Low beta oscillations encode serial bias in face-gender discrimination

Poster Presentation 53.330: Tuesday, May 23, 2023, 8:30 am – 12:30 pm, Banyan Breezeway
Session: Face Perception: Neural mechanisms

Giacomo Ranieri1, David C Burr1, Maria Concetta Morrone2; 1University of Florence, 2University of Pisa

Serial dependence effects, attractive biases generated by recent visual experience, have been well characterized in behavior, but little is known about their neurophysiological substrate. A recent study by Bell et al. (2020) found that face-gender discrimination bias oscillates at distinct frequencies according to the gender of the previously presented face (13.5 Hz for female, 17 Hz for male).
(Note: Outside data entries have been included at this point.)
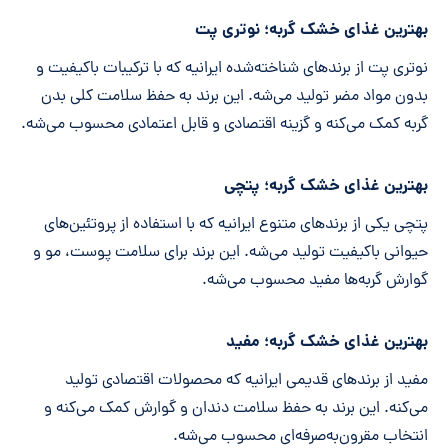
بهترین غذای خشک گربه؛ نوتری پت
نوتری پت از برندهای شناخته‌شده ایرانیه که با ترکیبات باکیفیت و
بدون مواد مضر تولید می‌شه. این برند به حفظ سلامت کلی بدن
گربه کمک می‌کنه و گزینه اقتصادی و قابل اعتمادی محسوب می‌شه.
بهترین غذای خشک گربه؛ پتچی
پتچی یکی از برندهای متنوع ایرانیه که با استفاده از پروتئین‌های
حیوانی باکیفیت تولید می‌شه. این برند برای سلامت پوست، مو و
گوارش گربه‌ها مفید محسوب می‌شه.
بهترین غذای خشک گربه؛ مفید
مفید از برندهای قدیمی ایرانیه که محصولات اقتصادی تولید
می‌کنه. این برند به حفظ سلامت دندان و گوارش کمک می‌کنه و
انتخاب مقرون‌به‌صرفه‌ای محسوب می‌شه.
Here, we ask whether this behavioral bias is generated by coherent frequency coding in neural activity of observers. We presented male, female and androgynous faces (17 ms) at different intervals (0.1–1 s) after a phase-resetting auditory stimulus to measure oscillations in gender bias. To evaluate the strength of face representation in memory, we decoded 1-back responses from current EEG activity using support vector machine classifiers. To measure the informativity of different frequency bands, decoding was performed on narrow-band frequency ranges (2 Hz window – 4 Hz to 22 Hz). Observers’ serial dependence and decoding accuracy across frequencies were correlated to identify what signal components encode bias. We confirmed that androgynous stimuli tend to be perceived as the same gender as previously presented faces, and that this discrimination bias oscillates according to previous judgement with respect to a sound cue (14 Hz for female, 18 Hz for male). 1-back responses were successfully classified ~250 ms after stimulus presentation across all frequency bands, but only information at low beta frequencies (14–18 Hz) strongly correlated with observers’ serial dependence (log10(BF10) = 2.9). Activation patterns of classification (EEG activity projected onto decoder coefficients) suggest that the serial bias resides in occipital locations during early visual processing (100–500 ms), before migrating to frontal areas (700–1200 ms). Our results show that behavioral oscillations in face-gender discrimination bias can be traced back to a memory trace in neural activity oscillating in the same frequency range.